Ne yani ben neciyim? diye sorduğunuzu duyar gibiyim. Bu programlar bizim düşünce yapılarımızı oluşturur. Birkaç olaydan yola çıkarak bir kişi hakkında kolayca yargıya varırız. Eğer bir kişinin daha önce yaptığı bir eylemden ötürü başarısız olduğunu görmüşsek onun yeni önerilerini de pek incelemeden kolay yola kaçarız ve düşünce kalıbımıza bağlı olarak onun önerilerinde olumlu bir yön bulunmayacağını düşünürüz. Bir kere düşünce yapısını oluşturduğumuzda daha sonra bu yapıyı sağlamlaştıracak tuğlaları bulup çıkartmak zor olmaz. Daha sonra bu kararımızı doğrulayacak yığınla savı bulup çıkarır bilinçaltımız veri haznesinden. Yani içinde bulunan birçok veri içinden yalnız bizim düşünce yapımızı doğrulayacak verileri bulup çıkartır zihnimiz ve diğer verileri eleme işlemine tabi tutar.

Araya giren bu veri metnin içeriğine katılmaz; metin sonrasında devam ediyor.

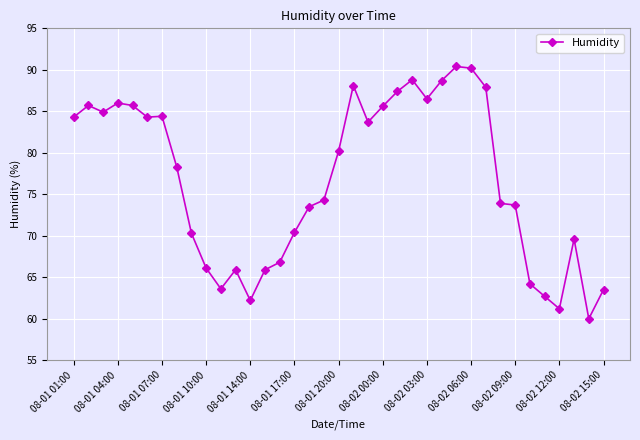

What is the value of the 37th point from the left?

63.5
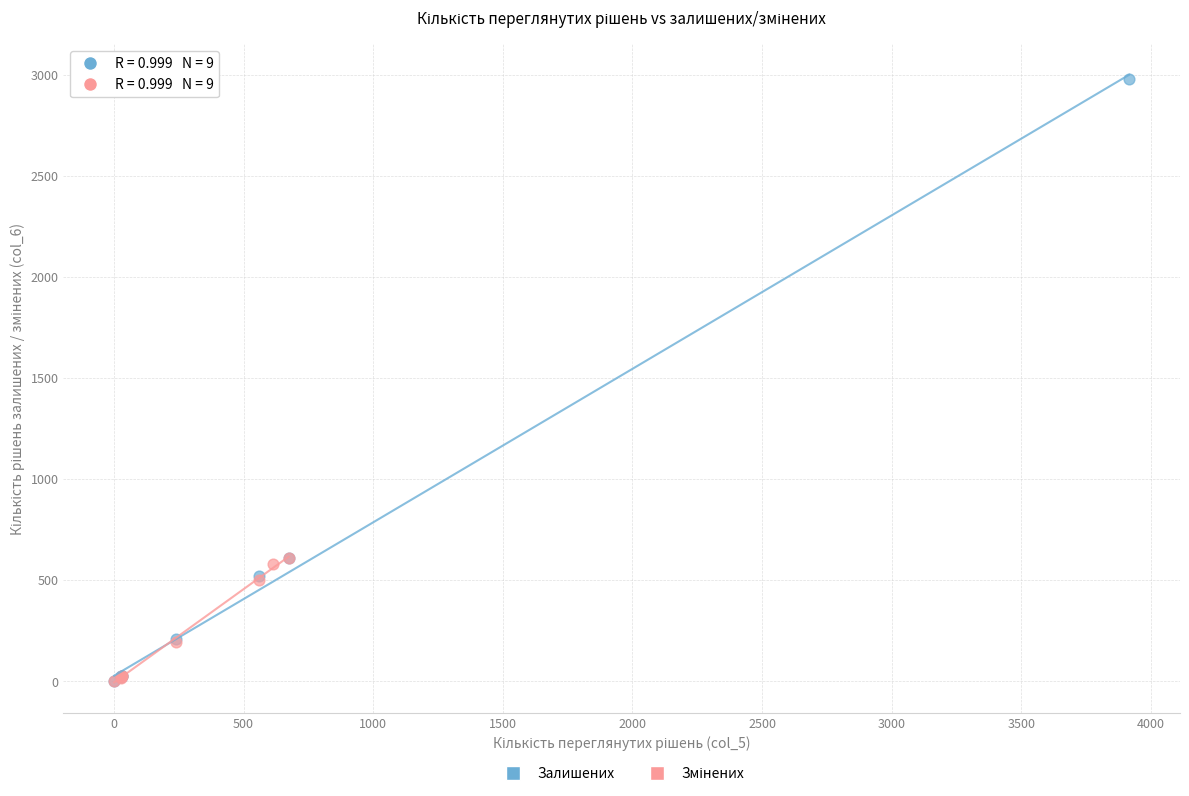

Which series contains the highest Y value?

Залишених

Siz bilinçli olarak bu programları görebiliyorsanız ne ala , kendi hedefinize ulaşmak için hangi programlara ihtiyacınız olduğunu saptar diğerlerini silersiniz zayıflatırsınız veya en azından o programları kullanmazsınız. Çünkü onlar zararlıdır çünkü onlar sizi hedefinize ulaştırmayacaktır , o zaman niye kullanasınız ki?
Özetle iş hayatında ve özel hayatımızda mutluluk ve başarılarımızın derecesi düşünce yapılarına yani zihnimizin içindeki programlara da bağlıdır.